Aquela foto que eternizara nosso melhor momento. Pensei em rasgar sem nem sentir. Mudei de ideia. Sentei-me no chão. A mobília quase toda já se tinha ido. Deixei as outras coisas e tralhas de lado. Fiquei somente com a foto.
Não me cansava de contemplá-la. Logo, as lágrimas vieram molhar e aquecer o momento. Chorei um bocado. E aceitei aquele choro. Era preciso. Aquele fora o meu melhor momento até ali. Derramei todas a lágrimas.
Depois, levantei-me e me dirigi ao banheiro. Lavei meu rosto. Voltei ao quarto e peguei minha bolsa de mão e uma toalhinha que estava sobre a caixa. Levei ao banheiro. Retirei minha nécessaire de maquiagem e me refiz por inteira. Era preciso apagar todo e qualquer traço daquela dor que acabara ali, naquele chão do quarto, com aquelas lágrimas. Lágrimas de luto, de último sofrimento, de desapego final.

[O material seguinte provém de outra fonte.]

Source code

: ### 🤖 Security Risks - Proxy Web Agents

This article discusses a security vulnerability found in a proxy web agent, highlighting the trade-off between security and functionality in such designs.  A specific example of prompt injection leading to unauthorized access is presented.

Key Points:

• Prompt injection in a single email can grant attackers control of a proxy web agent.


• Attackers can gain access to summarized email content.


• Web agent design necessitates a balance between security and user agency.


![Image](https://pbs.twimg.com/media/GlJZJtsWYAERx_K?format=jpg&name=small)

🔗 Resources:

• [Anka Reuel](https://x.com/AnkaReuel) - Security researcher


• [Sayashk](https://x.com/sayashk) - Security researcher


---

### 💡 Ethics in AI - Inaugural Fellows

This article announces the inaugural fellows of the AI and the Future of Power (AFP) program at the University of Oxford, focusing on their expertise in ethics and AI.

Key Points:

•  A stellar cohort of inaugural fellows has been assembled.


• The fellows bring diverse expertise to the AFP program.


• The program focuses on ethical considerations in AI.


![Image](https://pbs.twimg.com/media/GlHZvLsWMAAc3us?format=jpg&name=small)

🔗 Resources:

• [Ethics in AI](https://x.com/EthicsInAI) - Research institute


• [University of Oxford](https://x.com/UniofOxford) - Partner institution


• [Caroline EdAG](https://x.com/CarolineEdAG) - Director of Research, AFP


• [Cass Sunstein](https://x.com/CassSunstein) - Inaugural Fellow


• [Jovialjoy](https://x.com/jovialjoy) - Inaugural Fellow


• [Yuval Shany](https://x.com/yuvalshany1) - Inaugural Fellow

Guardei minha maquiagem e a nécessaire dela, junto com a toalhinha. Retornei ao quarto. Peguei a foto no chão, sequei as lágrimas nela na minha roupa e a guardei em um dos álbuns da última caixa que eu levaria embora. Álbum de recordações de passados perfeitos, e bem resolvidos, da minha vida.

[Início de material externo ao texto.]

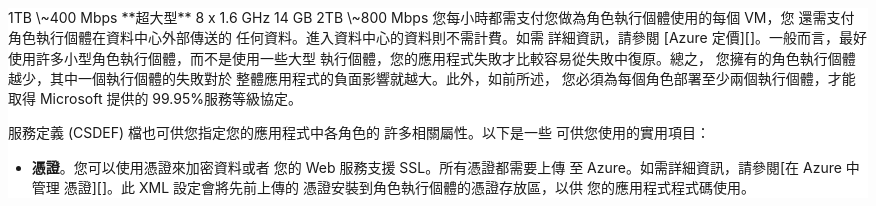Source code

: </td>
<td>
1TB

</td>
<td>
\~400 Mbps

</td>
</tr>
<tr align="left" valign="top">
<td>
**超大型**

</td>
<td>
8 x 1.6 GHz

</td>
<td>
14 GB

</td>
<td>
2TB

</td>
<td>
\~800 Mbps

</td>
</tr>
</tbody>
</table>
您每小時都需支付您做為角色執行個體使用的每個 VM，您
還需支付角色執行個體在資料中心外部傳送的
任何資料。進入資料中心的資料則不需計費。如需
詳細資訊，請參閱 [Azure 定價][]。一般而言，最好
使用許多小型角色執行個體，而不是使用一些大型
執行個體，您的應用程式失敗才比較容易從失敗中復原。總之，
您擁有的角色執行個體越少，其中一個執行個體的失敗對於
整體應用程式的負面影響就越大。此外，如前所述，
您必須為每個角色部署至少兩個執行個體，才能取得
Microsoft 提供的 99.95%服務等級協定。

服務定義 (CSDEF) 檔也可供您指定您的應用程式中各角色的
許多相關屬性。以下是一些
可供您使用的實用項目：

-   **憑證**。您可以使用憑證來加密資料或者
您的 Web 服務支援 SSL。所有憑證都需要上傳
至 Azure。如需詳細資訊，請參閱[在 Azure 中管理
憑證][]。此 XML 設定會將先前上傳的
    憑證安裝到角色執行個體的憑證存放區，以供
    您的應用程式程式碼使用。


  [Azure 應用程式模型優點]: #benefits
  [託管服務核心概念]: #concepts
  [託管服務設計考量]: #considerations
  [設計可調整的應用程式]: #scale
  [託管服務的定義和組態]: #defandcfg
  [服務定義檔]: #def
  [服務組態檔]: #cfg
  [建立和部署託管服務]: #hostedservices
  [參考]: #references
  [0]: ./media/application-model/application-model-3.jpg
  [1]: ./media/application-model/application-model-4.jpg
  [2]: ./media/application-model/application-model-5.jpg
  [Configuring a Custom Domain Name in Azure]: http://www.windowsazure.com/zh-tw/develop/net/common-tasks/custom-dns/
  [Data Storage Offerings in Azure]: http://www.windowsazure.com/zh-tw/develop/net/fundamentals/cloud-storage/
  [3]: ./media/application-model/application-model-6.jpg
  [4]: ./media/application-model/application-model-7.jpg
  [Azure 定價]: http://www.windowsazure.com/zh-tw/pricing/calculator/
  [在 Azure 中管理憑證]: http://msdn.microsoft.com/zh-tw/library/windowsazure/gg981929.aspx
  [http://msdn.microsoft.com/zh-tw/library/windowsazure/ee758710.aspx]: http://msdn.microsoft.com/zh-tw/library/windowsazure/ee758710.aspx
  [http://msdn.microsoft.com/zh-tw/library/hh560567.aspx]: http://msdn.microsoft.com/zh-tw/library/hh560567.aspx
  [管理升級至 Azure 客體作業系統]: http://msdn.microsoft.com/zh-tw/library/ee924680.aspx
  [Azure 管理入口網站]: http://manage.windowsazure.com/
  [5]: ./media/application-model/application-model-8.jpg
  [部署和更新 Azure 應用程式]: http://www.windowsazure.com/zh-tw/develop/net/fundamentals/deploying-applications/
  [建立 Azure 託管服務]: http://msdn.microsoft.com/zh-tw/library/gg432967.aspx
  [在 Azure 中管理託管服務]: http://msdn.microsoft.com/zh-tw/library/gg433038.aspx
  [將應用程式移轉到 Azure]: http://msdn.microsoft.com/zh-tw/library/gg186051.aspx
  [設定 Azure 應用程式]: http://msdn.microsoft.com/zh-tw/library/windowsazure/ee405486.aspx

Peguei a bolsa e a última caixa, saí do quarto, desci as escadas em espiral. Sempre amara aquela escadaria. Passei pela área de conceito aberto onde ficavam a cozinha, sala de jantar e sala de estar, com linda lareira, e me dirigi à porta, sem mais olhar nada. Em mim, tudo ali já era passado, e eu toda já ansiava por conhecer o futuro.
Passei pela porta entreaberta, trancando-a atrás de mim. Segui para o portão, que também tranquei após passar. Entrei no taxi que me esperava ali na frente. Dei a ordem de partida. Coração leve, mente tranquila, sem remorsos e já sem dor. Vivera uma ótima vida ali, mas aquele ciclo acabara e agora eu estava pronta para mais um recomeço. Nunca me iludira sobre eternidade daquele momento: por morte ou desalinho de vidas, é certo que um ciclo sempre se finda para outro começar.